Anonymous messages posted on Whisper, the secret-sharing application, might not be so anonymous after all, according to a report from the Guardian published on Thursday. Whisper has strongly denied many of the Guardian’s claims.
Whisper lets users post anonymous messages, often secret or gossipy in nature, publicly to the application. Other people can view and comment on the posts, and sometimes whispers posted on the application are used by news organizations, including the Guardian, in articles.
What The Guardian Found
According to the newspaper, Whisper monitors the location of some of its users, even those people who have decided to opt-out of the location sharing, and can track and pinpoint specific users with location turned on to within a 500-meter radius. The company is also reportedly sharing information posted from military bases with the U.S. Department of Defense, and monitoring “potentially newsworthy” users like military personnel and people who say they work at companies like Yahoo.
For people who turn off geo-location information, Whisper can use the poster’s IP location to discern approximate location data like a particular city, state, or country. Whisper does not have any access to any personal information like name or address, rather a unique user identification code is assigned to each user the first time they download and sign up for the application.
From A Whisper To A Scream
Neetzan Zimmerman, editor-in-chief at Whisper, said the Guardian story was a “pack of vicious lies” and that the news organization “made a mistake posting that story and they will regret it.” Zimmerman also said that the data Whisper provided to the Department of Defense was only from users who had opted-in to share their location.
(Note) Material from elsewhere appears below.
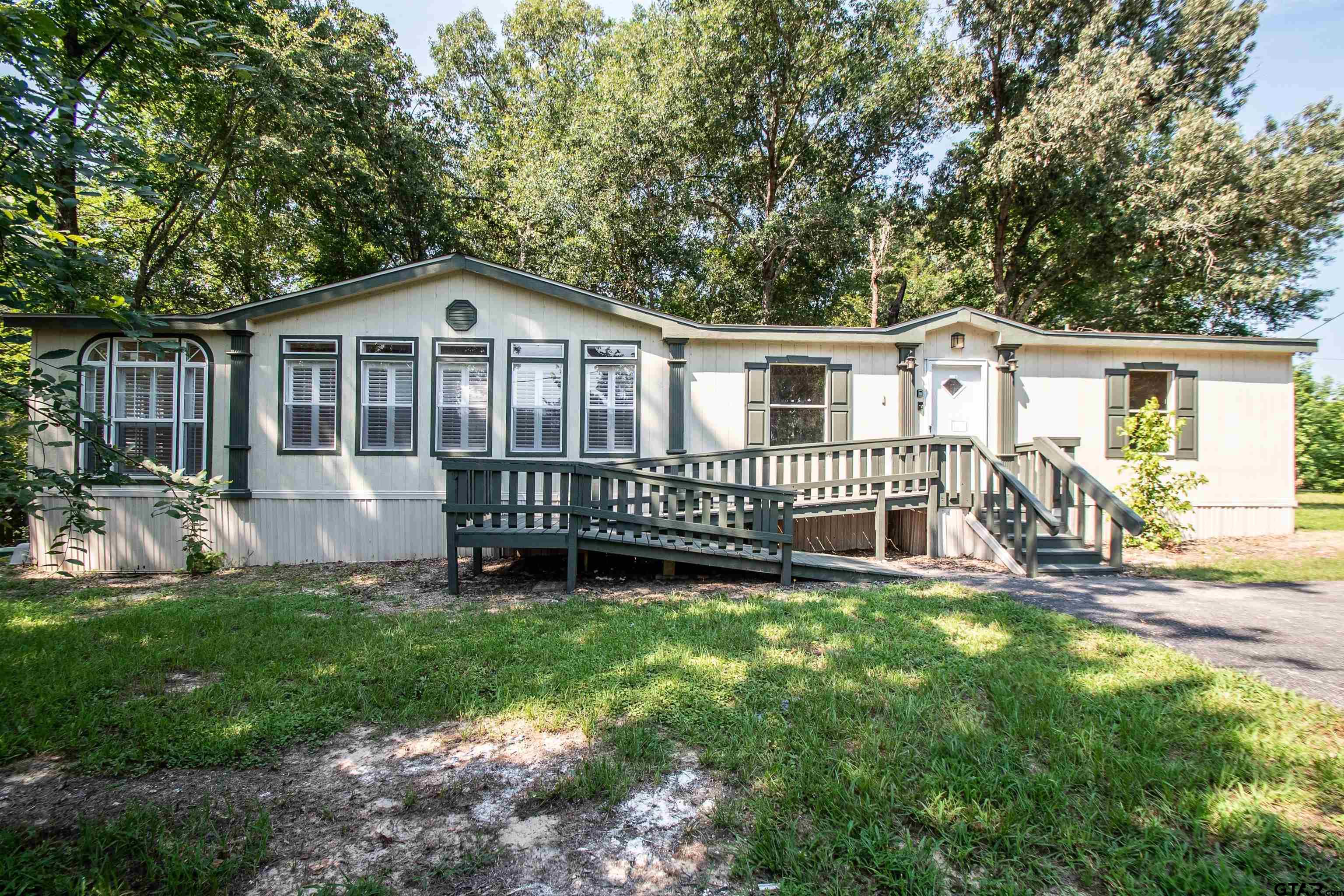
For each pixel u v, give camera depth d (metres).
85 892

The company says there is nothing in the geolocation data that can put the anonymity of users in jeopardy, and that it does not follow or track users. The company published a complete response to the Guardian’s questions, along with links to other stories that describe some of the company’s policies.
In January, Forbes reported that Whisper does track users in order to ban harassers or bullies on the site, and that the app has enough information on users for law enforcement to be able to figure out who posts what on the app. Whisper CEO Michael Heyward is fine with that, Forbes notes.
The key thing here is it’s not so much about being anonymous to us. What users care about is they’re anonymous to the community.
Whisper CTO Chad DePue was also quick to discount the Guardian story. He wrote on Hacker News that the company doesn’t collect personal information on users, although it does monitor some location information:
We want to know where a user is in a general sense for things like tracking timezone so when we send pushes we know not to send pushes at 3 in the morning. you’d be surprised how often device timezone may not always match with physical location.
We use general location to determine things users may be interested in. folks who post in lower manhattan may see different results than people in College Station, TX, over time.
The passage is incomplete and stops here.